Thursday, September 19, 2013

Presentation to West Waterford Athletic Club...Wed 18th Sept 2013

Donal Power presents James Veale chairman of West Waterford athletic club with the James Hughes perpetual cup for cross country. Also pictured are Kevin and Michael Power. James Hughes was their grandfather and was an Irish international cross country athlete. Donal gave a very in depth talk on his grandfather in association with the Waterford Museum Society in the Town hall theatre Dungarvan on Wednesday evening. This was attended by members of the Museum society and local athletics enthusiasts. The cup will be awarded each year to the winner of the West Waterford AC open  cross country race which is celebrating its 21st year this year. The race goes ahead at St Augustine's College on October 6th at 2 pm where Waterford counties best cross country runners battle it out to make their own piece of history by being the first name inscribed on this magnificent trophy. Donal and members of  the Power family will be along on race day to present the cup to the race winner.

From Donal O'Donoghue....Donal Power had a Powerpoint presentation of 77 slides shown via overhead projector, to an audience of about 60 people.

This was a very interesting talk that covered James Hughes life from his early years on the family farm, and running locally for clubs in Co Louth.
There was no blog covering races back then, so the most reliable records of the era were the many newspaper clippings he kept in his scrapbook, along with a few photos.

Circa 1911 James Hughes moved to Surrey, working for the Pearl Life Assurance company for most of the next 37 years, and joined the local Surrey Athletic club.

In early 1915 he took a break from Pearl, and joined the Royal Munster Fusiliers of the British Army, and was sent back to Ireland to his training at Fermoy and Mitchelstown. He was in the trenches of the Western Front during the 1916 Easter Rising, where the opposing Germans raised banners taunting the Irish soldiers. He fought at the Battle of the Somme, and in particular the Battle of Guillemont, 3–6 September, where his athletic career was cut short, which his right leg was seriously injured by shrapnel, and what remained had to be amputated.

After the war he continued to work for Pearl, until his retirement in 1948. He had married a lady Mary Kehoe from Waterford, but had to continue to work in Surrey while the family grew up in Ireland. He retired to Abbeyside where he passed away in 1961, but kept active throughout his life, despite his severe injury.

Several Great War campaign medals and one surviving Athletic medal, which were left to Donal Power, were on display, along with the new Trophy, which will be presented annually at the West Waterford Cross Country race. This 21th running of this race will take place on Sunday 6th October at St. Augustine’s College.
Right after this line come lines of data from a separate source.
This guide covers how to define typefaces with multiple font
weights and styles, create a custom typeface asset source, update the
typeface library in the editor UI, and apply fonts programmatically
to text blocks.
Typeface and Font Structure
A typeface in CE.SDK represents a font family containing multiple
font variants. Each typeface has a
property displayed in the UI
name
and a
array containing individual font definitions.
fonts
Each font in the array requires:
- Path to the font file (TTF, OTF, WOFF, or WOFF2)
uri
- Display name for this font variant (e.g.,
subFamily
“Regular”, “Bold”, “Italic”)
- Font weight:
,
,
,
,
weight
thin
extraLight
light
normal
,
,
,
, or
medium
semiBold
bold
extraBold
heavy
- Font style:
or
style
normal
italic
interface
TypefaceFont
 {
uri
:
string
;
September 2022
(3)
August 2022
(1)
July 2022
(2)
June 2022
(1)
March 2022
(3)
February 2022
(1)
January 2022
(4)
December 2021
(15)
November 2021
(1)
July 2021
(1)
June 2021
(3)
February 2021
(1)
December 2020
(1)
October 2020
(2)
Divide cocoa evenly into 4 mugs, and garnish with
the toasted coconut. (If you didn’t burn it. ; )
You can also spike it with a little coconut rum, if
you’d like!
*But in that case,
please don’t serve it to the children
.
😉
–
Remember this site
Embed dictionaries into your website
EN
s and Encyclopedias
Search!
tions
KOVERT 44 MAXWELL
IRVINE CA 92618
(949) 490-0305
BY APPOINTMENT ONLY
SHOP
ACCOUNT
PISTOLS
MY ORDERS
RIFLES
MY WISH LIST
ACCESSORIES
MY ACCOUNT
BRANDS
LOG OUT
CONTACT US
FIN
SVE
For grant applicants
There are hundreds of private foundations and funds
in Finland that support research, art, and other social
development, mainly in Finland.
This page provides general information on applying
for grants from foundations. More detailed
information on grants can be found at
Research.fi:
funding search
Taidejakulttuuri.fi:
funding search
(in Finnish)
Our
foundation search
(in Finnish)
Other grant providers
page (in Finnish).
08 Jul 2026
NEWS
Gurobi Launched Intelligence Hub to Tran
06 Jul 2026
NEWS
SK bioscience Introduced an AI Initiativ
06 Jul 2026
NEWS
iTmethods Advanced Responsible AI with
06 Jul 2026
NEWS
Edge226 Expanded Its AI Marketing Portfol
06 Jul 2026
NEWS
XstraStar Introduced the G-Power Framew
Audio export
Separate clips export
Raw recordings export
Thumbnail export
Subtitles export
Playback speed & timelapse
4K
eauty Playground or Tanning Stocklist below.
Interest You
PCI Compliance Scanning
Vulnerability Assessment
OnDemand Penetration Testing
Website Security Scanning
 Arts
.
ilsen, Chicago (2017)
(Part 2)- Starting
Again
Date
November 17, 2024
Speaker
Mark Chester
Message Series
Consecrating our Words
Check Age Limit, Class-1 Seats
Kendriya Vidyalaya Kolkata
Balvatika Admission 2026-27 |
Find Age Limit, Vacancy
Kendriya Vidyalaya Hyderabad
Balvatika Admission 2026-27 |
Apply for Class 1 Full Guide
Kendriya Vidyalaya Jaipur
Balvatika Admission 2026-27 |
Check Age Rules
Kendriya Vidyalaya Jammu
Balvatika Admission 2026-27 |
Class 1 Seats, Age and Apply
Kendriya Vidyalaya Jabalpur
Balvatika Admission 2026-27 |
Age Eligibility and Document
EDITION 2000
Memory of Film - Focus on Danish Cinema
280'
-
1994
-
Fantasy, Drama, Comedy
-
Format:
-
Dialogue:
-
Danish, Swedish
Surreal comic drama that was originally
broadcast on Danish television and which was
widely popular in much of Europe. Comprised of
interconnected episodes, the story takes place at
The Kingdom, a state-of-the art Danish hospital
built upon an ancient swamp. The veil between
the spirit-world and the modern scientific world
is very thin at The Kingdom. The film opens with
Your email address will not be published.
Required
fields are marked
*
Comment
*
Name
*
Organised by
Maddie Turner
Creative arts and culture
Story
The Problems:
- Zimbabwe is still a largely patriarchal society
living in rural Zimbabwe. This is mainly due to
An interesting side note in this lecture is that Cross Country was an Olympic event in the early years, until an incident in 1924 Paris Olympics. The race was won by Paavo Nurmi, the "Flying Finn".
This was the era before Hydration was taken seriously. In 40C heat, many runners failed to finish. Some who did collapsed. Many hours after the race, Olympic officials and French Red Cross were still out searching the course for lost runners! As a result the Olympic Committee decided to drop Cross Country from the Games, and it has never been reinstated since.